═════ DATA SUPPLIED

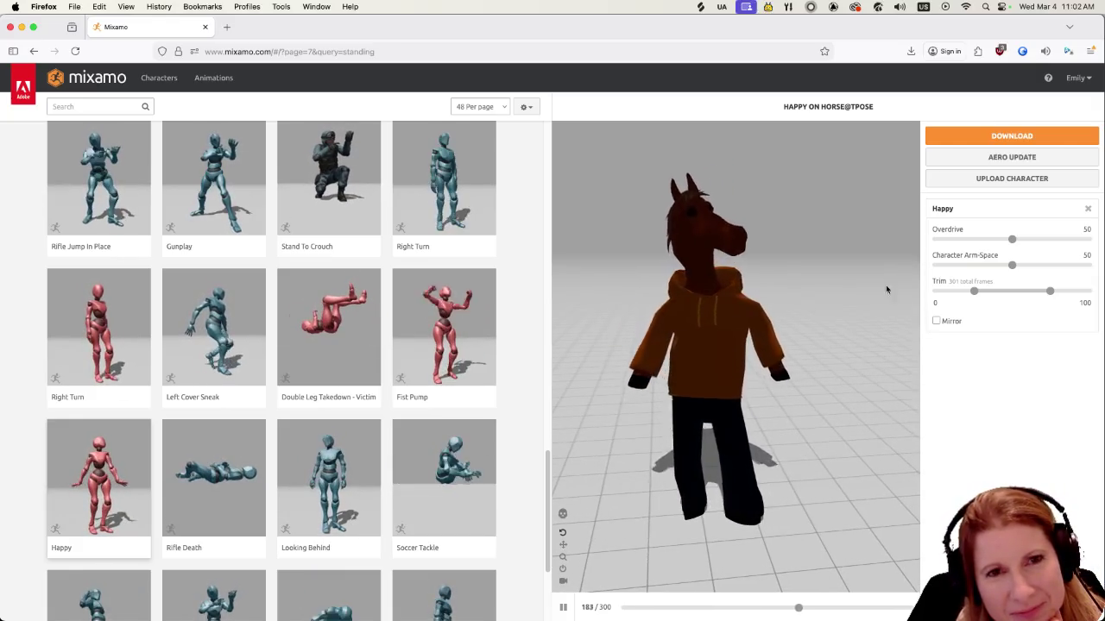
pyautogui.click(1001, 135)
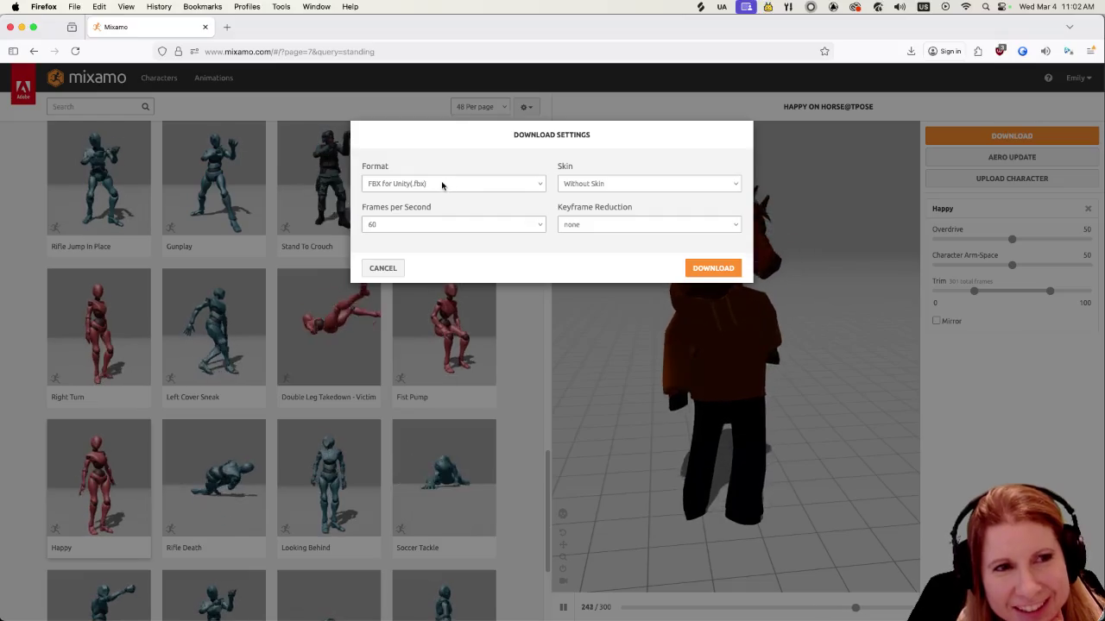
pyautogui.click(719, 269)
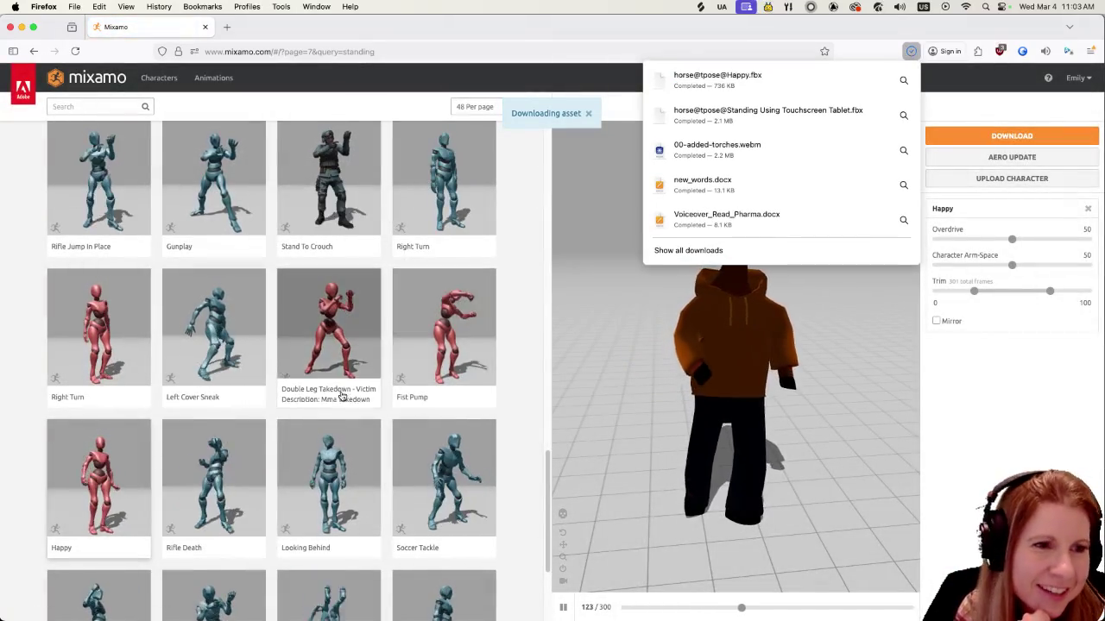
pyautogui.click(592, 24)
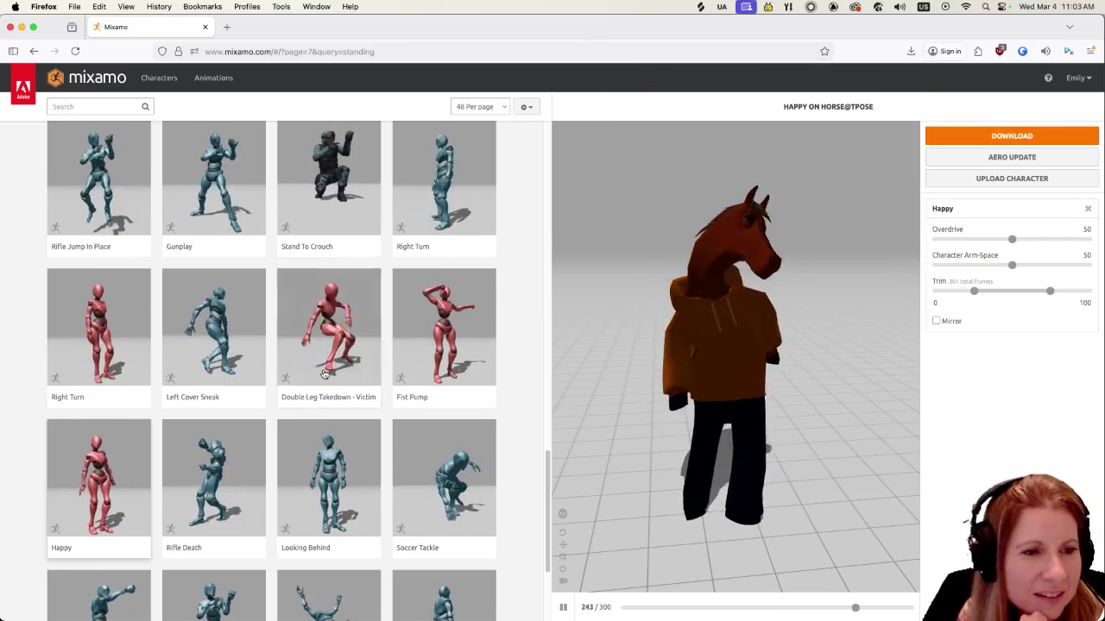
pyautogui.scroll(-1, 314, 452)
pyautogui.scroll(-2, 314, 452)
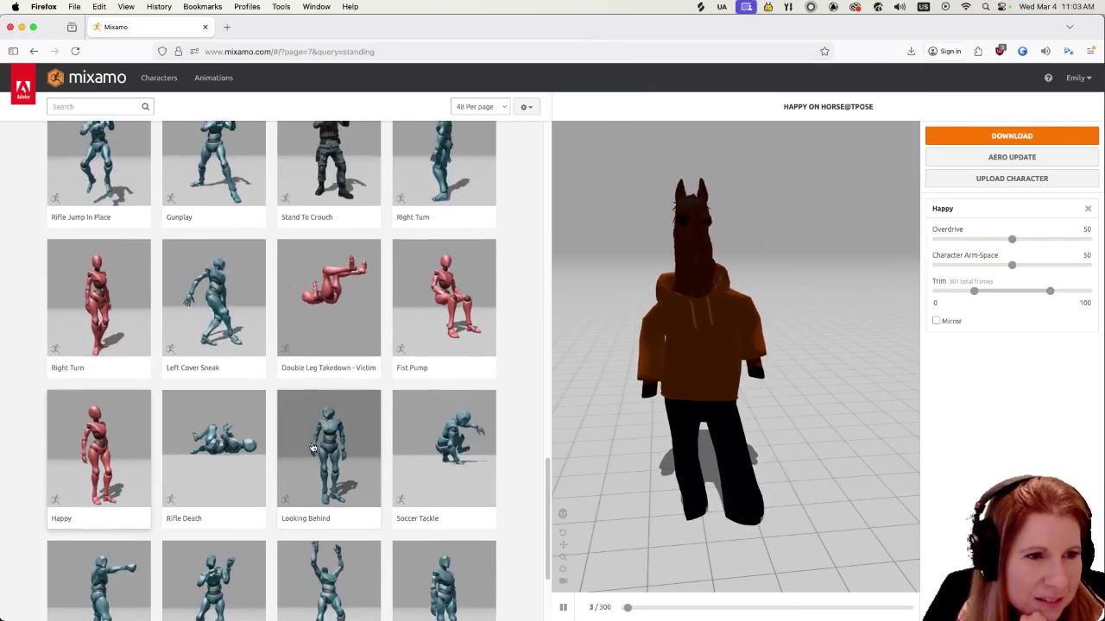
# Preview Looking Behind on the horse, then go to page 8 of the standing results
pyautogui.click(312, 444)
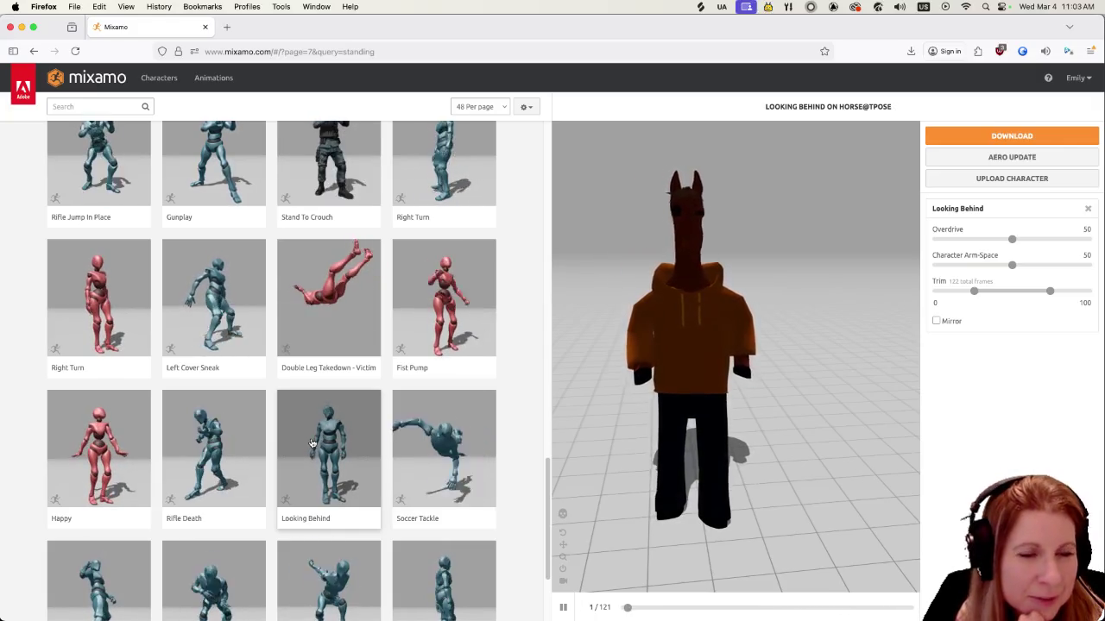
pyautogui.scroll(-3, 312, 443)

══════════

# WHAT THE TASK ASKS:
Find all lines in the records that hold the word "click". Copy them.

# SOLUTION TO THE EXERCISE:
pyautogui.click(1001, 135)
pyautogui.click(719, 269)
pyautogui.click(592, 24)
pyautogui.click(312, 444)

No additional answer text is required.